Em jeito de homenagem, o artigo de João Céu e Silva, no Diário de Notícias:
A casa onde o escritor Tabucchi morava em Lisboa fica numa rua a descer para
o rio Tejo e das suas varandinhas lia-se um romance inteiro apenas com o olhar.
Roupas a secar ao sol que só ilumina a rua por inteiro durante muito pouco
tempo; janelas de madeira desde o rés-do-chão, de onde os mais sem vergonha
podiam roubar um saco de batatas ao marçano só com o esticar do braço; portas
emperradas a tapar a vida aos velhos que por ali ainda moram, de onde um pontapé
certeiro amolga os carros que as entaipam; passeios tão apertados que só os
lingrinhas e as misses ali cabem e uma inclinação que deixava qualquer um a
arfar. Era uma casa apropriada para se escrever o romance que se via dessas
varandinhas, com um número qualquer pendurado na ombreira de pedra cá em baixo,
algo escura ainda no primeiro andar, cuja escadaria dava logo para a sala ampla.

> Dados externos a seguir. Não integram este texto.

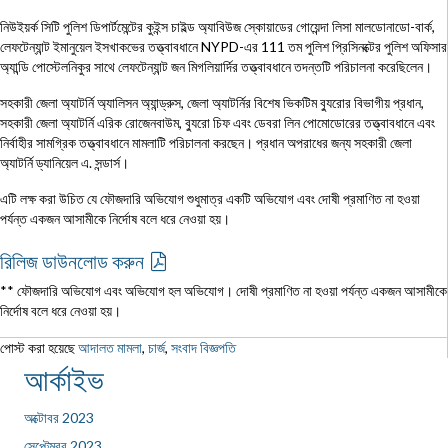
নিউইয়র্ক সিটি পুলিশ ডিপার্টমেন্টের কুইন্স চাইল্ড অ্যাবিউজ স্কোয়াডের গোয়েন্দা লিসা মালডোনাডো-বার্ক,
লেফটেন্যান্ট ইমানুয়েল ইসখাকভের তত্ত্বাবধানে NYPD-এর 111 তম পুলিশ প্রিসিনক্টের পুলিশ অফিসার
অ্যান্ডি পোস্টেলনিকুর সাথে লেফটেন্যান্ট জন মিগলিয়ার্দির তত্ত্বাবধানে তদন্তটি পরিচালনা করেছিলেন।
সহকারী জেলা অ্যাটর্নি অ্যালিসন অ্যান্ড্রুস, জেলা অ্যাটর্নির বিশেষ ভিকটিম ব্যুরোর বিভাগীয় প্রধান,
সহকারী জেলা অ্যাটর্নি এরিক রোজেনবাউম, ব্যুরো চিফ এবং ডেবরা লিন পোমোডোরের তত্ত্বাবধানে এবং
নির্বাহীর সামগ্রিক তত্ত্বাবধানে মামলাটি পরিচালনা করছেন। প্রধান অপরাধের জন্য সহকারী জেলা
অ্যাটর্নি ড্যানিয়েল এ. সন্ডার্স।
এটি লক্ষ করা উচিত যে ফৌজদারি অভিযোগ শুধুমাত্র একটি অভিযোগ এবং দোষী প্রমাণিত না হওয়া
পর্যন্ত একজন আসামীকে নির্দোষ বলে ধরে নেওয়া হয়।
রিলিজ ডাউনলোড করুন
** ফৌজদারি অভিযোগ এবং অভিযোগ হল অভিযোগ। দোষী প্রমাণিত না হওয়া পর্যন্ত একজন আসামীকে
নির্দোষ বলে ধরে নেওয়া হয়।
পোস্ট করা হয়েছে
আদালত মামলা
,
চার্জ
,
সংবাদ বিজ্ঞপতি
আর্কাইভ
অক্টোবর 2023
সেপ্টেম্বর 2023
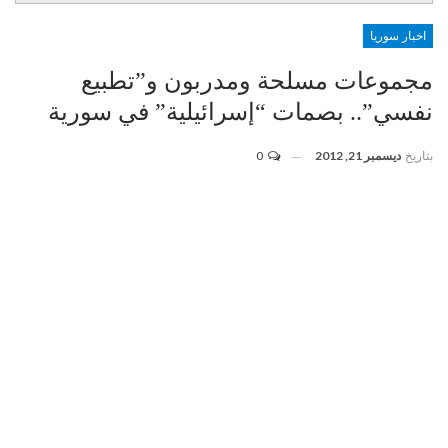
اخبار سوريا
مجموعات مسلحة ومدربون و”تطبيع
نفسي”.. بصمات “إسرائيلية” في سورية
بتاريخ
ديسمبر 21, 2012
0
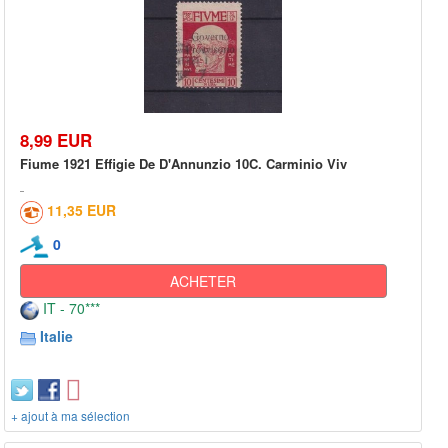
8,99 EUR
Fiume 1921 Effigie De D'Annunzio 10C. Carminio Viv
11,35 EUR
0
ACHETER
IT - 70***
Italie
+ ajout à ma sélection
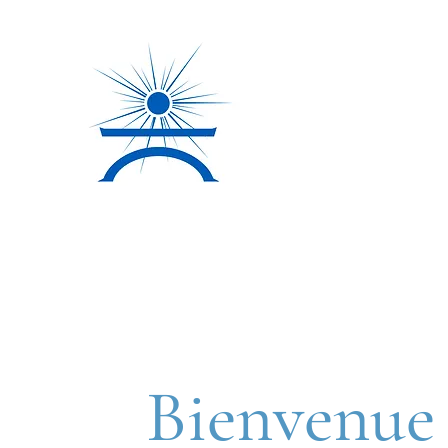
Bienvenu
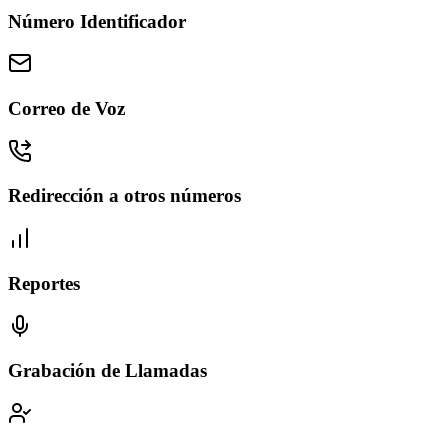
Número Identificador
Correo de Voz
Redirección a otros números
Reportes
Grabación de Llamadas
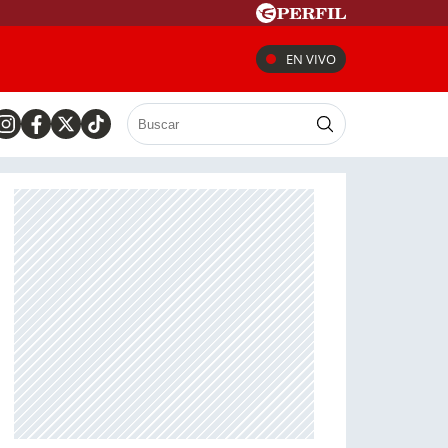
EN VIVO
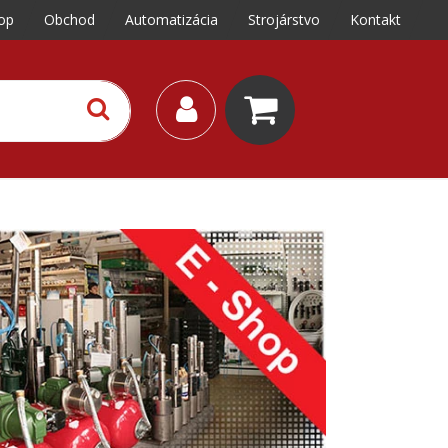
op
Obchod
Automatizácia
Strojárstvo
Kontakt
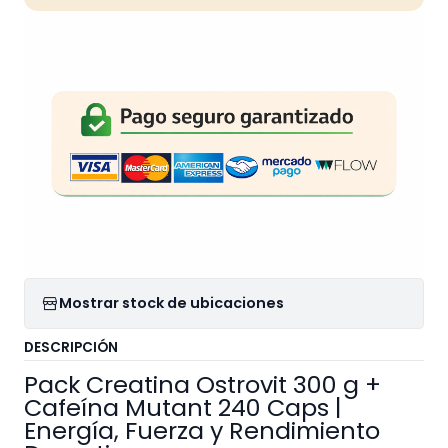
Mostrar stock de ubicaciones
DESCRIPCIÓN
Pack Creatina Ostrovit 300 g +
Cafeína Mutant 240 Caps |
Energía, Fuerza y Rendimiento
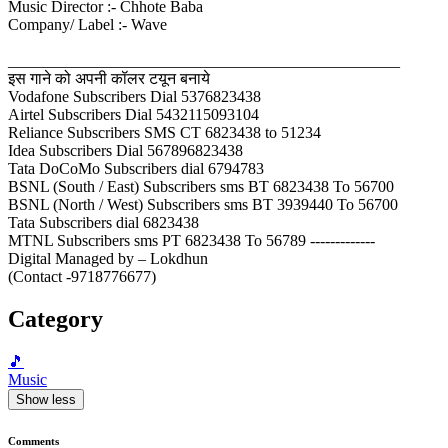
Music Director :- Chhote Baba
Company/ Label :- Wave
_________________________________________________
इस गाने को अपनी कॉलर टयून बनाये
Vodafone Subscribers Dial 5376823438
Airtel Subscribers Dial 5432115093104
Reliance Subscribers SMS CT 6823438 to 51234
Idea Subscribers Dial 567896823438
Tata DoCoMo Subscribers dial 6794783
BSNL (South / East) Subscribers sms BT 6823438 To 56700
BSNL (North / West) Subscribers sms BT 3939440 To 56700
Tata Subscribers dial 6823438
MTNL Subscribers sms PT 6823438 To 56789 -------------
Digital Managed by – Lokdhun
(Contact -9718776677)
Category
🎵
Music
Show less
Comments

O chão de madeira coberto com tapetes rangia um pouco e havia que ter cuidado
para não se tropeçar na decoração. O escritor Tabucchi gostava de se sentar num
dos sofás e falar, sempre chegado à frente, com receio que a posição colada às
costas do móvel interrompesse aquele fluxo de ideias que oferecia quando estava
a gostar da conversa. De uma entrevista com ele era certo poder-se fazer duas ou
três e guardar ainda umas belas frases para um dia como o de ontem em que foi
anunciada a sua morte. Mas não vale a pena revolver a gaveta dos blocos para
encontrar a última que me deu porque ainda está muito fresca na memória. Como o
escritor Tabucchi falou! Do livro em causa, das traduções, dos outros já
escritos e dos ainda por escrever; de pensar em português mas não lhe ser fácil
escrever nesta língua; da cultura de Portugal, de Itália e de França; da
política de cá e de lá, do processo na justiça com o primeiro-ministro cantor. A
rua que agora perdeu um dos seus moradores chama-se Rua do Monte Olivete, onde
morava o vizinho que ao abrir a janela lia um romance inteiro na vida que
passava por aquela calçada de pedra negra.